_What the task requires:_
For each record below, write an exact copy.

···

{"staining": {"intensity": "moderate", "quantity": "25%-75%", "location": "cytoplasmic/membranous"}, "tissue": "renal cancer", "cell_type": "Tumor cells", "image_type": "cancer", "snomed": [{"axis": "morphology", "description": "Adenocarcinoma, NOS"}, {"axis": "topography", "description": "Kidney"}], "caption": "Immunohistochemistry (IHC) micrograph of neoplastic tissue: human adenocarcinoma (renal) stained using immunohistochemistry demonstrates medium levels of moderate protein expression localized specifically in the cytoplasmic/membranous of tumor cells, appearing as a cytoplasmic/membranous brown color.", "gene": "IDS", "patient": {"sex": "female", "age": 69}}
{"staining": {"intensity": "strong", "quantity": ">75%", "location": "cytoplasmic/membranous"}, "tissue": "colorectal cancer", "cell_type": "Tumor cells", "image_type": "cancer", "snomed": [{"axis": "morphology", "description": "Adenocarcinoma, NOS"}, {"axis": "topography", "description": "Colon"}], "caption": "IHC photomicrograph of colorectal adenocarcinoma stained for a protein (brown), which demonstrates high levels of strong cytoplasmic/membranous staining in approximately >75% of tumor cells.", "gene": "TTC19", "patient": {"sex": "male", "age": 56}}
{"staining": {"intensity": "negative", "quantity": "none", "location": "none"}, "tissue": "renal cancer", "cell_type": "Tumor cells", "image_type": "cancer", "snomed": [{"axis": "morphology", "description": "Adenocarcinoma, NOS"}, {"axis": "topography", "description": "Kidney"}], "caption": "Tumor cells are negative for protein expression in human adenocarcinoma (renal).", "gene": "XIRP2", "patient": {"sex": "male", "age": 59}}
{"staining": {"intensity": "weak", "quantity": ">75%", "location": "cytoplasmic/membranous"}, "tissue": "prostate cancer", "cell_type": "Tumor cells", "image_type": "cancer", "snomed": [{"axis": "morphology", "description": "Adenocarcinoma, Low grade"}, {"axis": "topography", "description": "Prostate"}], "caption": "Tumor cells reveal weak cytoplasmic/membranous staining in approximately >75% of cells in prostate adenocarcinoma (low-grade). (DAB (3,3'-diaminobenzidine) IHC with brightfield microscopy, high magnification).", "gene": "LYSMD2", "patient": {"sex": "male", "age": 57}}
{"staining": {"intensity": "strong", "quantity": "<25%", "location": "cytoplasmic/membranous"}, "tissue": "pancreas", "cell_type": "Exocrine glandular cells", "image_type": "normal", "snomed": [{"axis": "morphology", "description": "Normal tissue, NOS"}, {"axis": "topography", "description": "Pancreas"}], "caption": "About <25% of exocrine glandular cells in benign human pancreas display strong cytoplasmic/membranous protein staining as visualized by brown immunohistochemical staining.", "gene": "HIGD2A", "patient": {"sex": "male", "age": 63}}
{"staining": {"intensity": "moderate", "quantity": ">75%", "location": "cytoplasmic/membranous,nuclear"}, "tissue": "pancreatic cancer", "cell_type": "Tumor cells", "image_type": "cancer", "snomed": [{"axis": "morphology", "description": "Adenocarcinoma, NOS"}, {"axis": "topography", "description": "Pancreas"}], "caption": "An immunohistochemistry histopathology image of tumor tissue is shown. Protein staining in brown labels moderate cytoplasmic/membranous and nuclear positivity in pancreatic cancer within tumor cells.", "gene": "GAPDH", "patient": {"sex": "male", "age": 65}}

···

_Worked solution:_
{"staining": {"intensity": "moderate", "quantity": "25%-75%", "location": "cytoplasmic/membranous"}, "tissue": "renal cancer", "cell_type": "Tumor cells", "image_type": "cancer", "snomed": [{"axis": "morphology", "description": "Adenocarcinoma, NOS"}, {"axis": "topography", "description": "Kidney"}], "caption": "Immunohistochemistry (IHC) micrograph of neoplastic tissue: human adenocarcinoma (renal) stained using immunohistochemistry demonstrates medium levels of moderate protein expression localized specifically in the cytoplasmic/membranous of tumor cells, appearing as a cytoplasmic/membranous brown color.", "gene": "IDS", "patient": {"sex": "female", "age": 69}}
{"staining": {"intensity": "strong", "quantity": ">75%", "location": "cytoplasmic/membranous"}, "tissue": "colorectal cancer", "cell_type": "Tumor cells", "image_type": "cancer", "snomed": [{"axis": "morphology", "description": "Adenocarcinoma, NOS"}, {"axis": "topography", "description": "Colon"}], "caption": "IHC photomicrograph of colorectal adenocarcinoma stained for a protein (brown), which demonstrates high levels of strong cytoplasmic/membranous staining in approximately >75% of tumor cells.", "gene": "TTC19", "patient": {"sex": "male", "age": 56}}
{"staining": {"intensity": "negative", "quantity": "none", "location": "none"}, "tissue": "renal cancer", "cell_type": "Tumor cells", "image_type": "cancer", "snomed": [{"axis": "morphology", "description": "Adenocarcinoma, NOS"}, {"axis": "topography", "description": "Kidney"}], "caption": "Tumor cells are negative for protein expression in human adenocarcinoma (renal).", "gene": "XIRP2", "patient": {"sex": "male", "age": 59}}
{"staining": {"intensity": "weak", "quantity": ">75%", "location": "cytoplasmic/membranous"}, "tissue": "prostate cancer", "cell_type": "Tumor cells", "image_type": "cancer", "snomed": [{"axis": "morphology", "description": "Adenocarcinoma, Low grade"}, {"axis": "topography", "description": "Prostate"}], "caption": "Tumor cells reveal weak cytoplasmic/membranous staining in approximately >75% of cells in prostate adenocarcinoma (low-grade). (DAB (3,3'-diaminobenzidine) IHC with brightfield microscopy, high magnification).", "gene": "LYSMD2", "patient": {"sex": "male", "age": 57}}
{"staining": {"intensity": "strong", "quantity": "<25%", "location": "cytoplasmic/membranous"}, "tissue": "pancreas", "cell_type": "Exocrine glandular cells", "image_type": "normal", "snomed": [{"axis": "morphology", "description": "Normal tissue, NOS"}, {"axis": "topography", "description": "Pancreas"}], "caption": "About <25% of exocrine glandular cells in benign human pancreas display strong cytoplasmic/membranous protein staining as visualized by brown immunohistochemical staining.", "gene": "HIGD2A", "patient": {"sex": "male", "age": 63}}
{"staining": {"intensity": "moderate", "quantity": ">75%", "location": "cytoplasmic/membranous,nuclear"}, "tissue": "pancreatic cancer", "cell_type": "Tumor cells", "image_type": "cancer", "snomed": [{"axis": "morphology", "description": "Adenocarcinoma, NOS"}, {"axis": "topography", "description": "Pancreas"}], "caption": "An immunohistochemistry histopathology image of tumor tissue is shown. Protein staining in brown labels moderate cytoplasmic/membranous and nuclear positivity in pancreatic cancer within tumor cells.", "gene": "GAPDH", "patient": {"sex": "male", "age": 65}}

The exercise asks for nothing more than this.